Driftwood saß am Steuer. Kotze hüpfte auf dem Gaspedal auf und ab, und im
gleichen Rhythmus röhrte der Motor.
     
    Hwarf riss
die Augen auf.
    „Alb!“, rief
er.
    „Schon gut,
mein Freund“, sprach Hallimasch. Sanft drückte er ihn ins Kissen zurück.
    „Alle auf
Posten?“, keuchte Hwarf.
    „Alle auf
Posten“, bestätigte Hallimasch lächelnd. „Schön, dass du wieder da bist.“
     
    Die
Nachtwehrer lauschten gebannt, als Socke mit schüchtern gesenktem Blick zu
ihnen sprach. Und mit lautem Jubel packten sie ihn an Armen und Beinen und
trugen ihn singend und lachend zum Auto. Denn das war Sockes Wunsch gewesen,
den er vorgebracht hatte, verängstigt und bescheiden.
    Rolo fragte
sich, was die Leute wohl noch bereit wären, für Socke zu tun. Doch als die
Meute auf ihn zukam, wie in der Schlussszene eines Musicals, war ihm nicht ganz
wohl und er flüchtete sich auf den Beifahrersitz. Die Nachtwehrer setzten Socke
vorsichtig auf das Dach des Wagens, und dann gingen sie nach und nach winkend
und fröhlich schwatzend davon in Richtung Stadt. Nicht wenige hatten Tränen der
Rührung in den Augen, aber alle sahen zufrieden aus. Socke schwang sich vom
Dach des Wagens, dicht über Driftwoods Kopf hinweg, auf den Rücksitz.
    „Das hat ja
gut geklappt“, lachte er.
    „Knaller!“,
sagte Rolo anerkennend.
    Driftwood
schlug mit der Faust aufs Lenkrad. „Socke, du hast Nerven wie Drahtseile.
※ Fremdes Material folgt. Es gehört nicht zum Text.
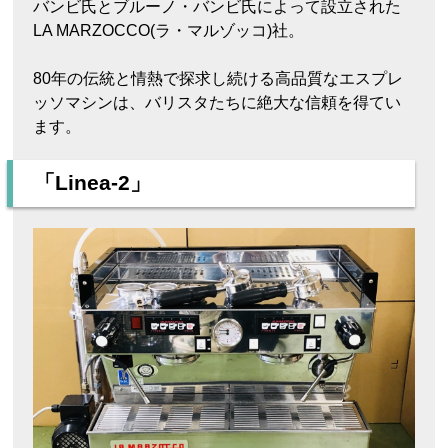
バンビ氏とブルーノ・バンビ氏によって設立された
LA MARZOCCO(ラ・マルゾッコ)社。
80年の伝統と情熱で探求し続ける高品質なエスプレ
ッソマシンは、バリスタたちに絶大な信頼を得てい
ます。
「Linea-2」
Und
jetzt?“
    „Jetzt
nichts wie weg hier“, entschied Rolo. „Kannst du fahren?“
    Wie wild
kurbelte Driftwood das Lenkrad hin und der.
    „Weiß nicht?
Hab ich noch nie probiert.“
    Das wirkte
wenig vertrauenerweckend auf Rolo.
    „Lass mich
mal dahin.“
    Widerwillig
kletterte Driftwood auf den Beifahrersitz, während Rolo hinter dem Lenkrad
Platz nahm. Es knirschte laut im Getriebe, bis Rolo den ersten Gang eingelegt
hatte. Auch seine Erfahrung mit Autos beschränkte sich auf das, was er sich bei
seinem Vater abgeguckt hatte. Langsam und ruckelnd setzten sie sich in
Bewegung. Als sie im Halbkreis dicht an den Nachtwehrern vorbei fuhren, um zu
wenden, winkten alle ihnen fröhlich zu. Socke winkte zurück.
    Die Neolinga
bestiegen die Landwehr. Grellon erschrak. Das war doch sein Wagen. Er rannte
los. Laut rief er Rolos Namen. Aber es war vergeblich. Viel zu groß war die
Entfernung. Mit schmerzverzerrtem Gesicht fiel er auf die Knie.
     
     

Kapitel 28
    „Die anderen
Autos leuchten. Kannst du auch ein Licht einschalten?“
    „Klar.
Danke, Socke.“ Rolo betätigte nach und nach die verschiedenen Hebel und Knöpfe
am Armaturenbrett. Die Scheibenwischer gerieten in Bewegung.
    „Was ist
denn das?“, amüsierte sich Driftwood.
    „Das brauchen
wir jetzt nicht“, wiegelte Rolo ab. Endlich fand er den richtigen Knopf, und
die Straße vor ihnen erstrahlte im Scheinwerferlicht.